Step 5: The Organizational Division
It is essential to define the point from which the organizational division (company rebuilding) should start. Based on our experience and recent academic findings, we can recommend the following rules (among others):
- A quantitative formation rule that we have derived especially from the findings of the anthropologist Dunbar. It states that socially stable relationships and interactions are limited to a group of about 150 interaction partners.
- A customer-centric formation rule specific to the occasion; new units are created to focus on new customer needs and are correspondingly specific in their character – until a certain level threshold of complexity is reached that requires a quantitative separation.
The decisive point is that this organizational blueprint must be applied to every separation process and serve as the common denominator of all units that have grown organically.
Step 6: Specific Character of the Units
The specific character of each unit is then – analogously to biological cells – adapted to the environment around it. This ensures that local circumstances or specific customer needs, for example, are taken into consideration and prevents less than optimal offers from being issued by corporate headquarters taking the scattergun approach. The centralized policy at McDonald’s, for instance, has enabled KFC to take over the pole position in China because the latter’s restaurants orient their menus to local eating habits.
Step 7: Feedback
All units that have grown organically have something in common: they regularly submit feedback on relevant changes in the market so that the vision is modified whenever there is any doubt. “Embrace change,” says Jack Ma, as it is the only constant.
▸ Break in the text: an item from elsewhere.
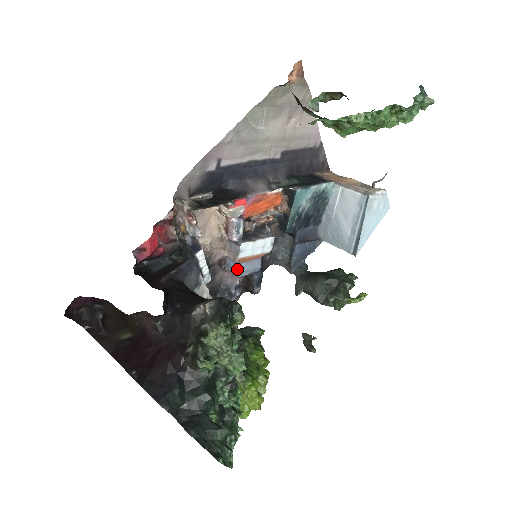
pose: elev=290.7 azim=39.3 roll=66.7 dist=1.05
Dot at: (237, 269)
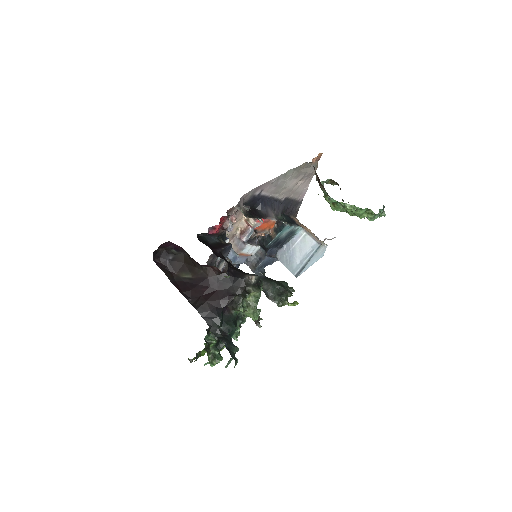
Dot at: (234, 258)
The days of traditional vision and strategy development for the next 10 years belong to the past, and regular feedback is in demand.
Conclusion: Courage and persistence are the dictates of the hour.
Predicting the future is becoming increasingly difficult, and the formulas of the past have become worthless. Company rebuilding is itself a story with an unknown ending. A journey to an unknown destination. It demands a lot of courage to make changes – and enjoyment of the journey.
But as pointed out above, corporate groups and large companies have an invaluable head start over the feared startups: the knowledge from experience along with financial and personnel resources. And that is worth considerably more than a swing hammock in an open-plan office.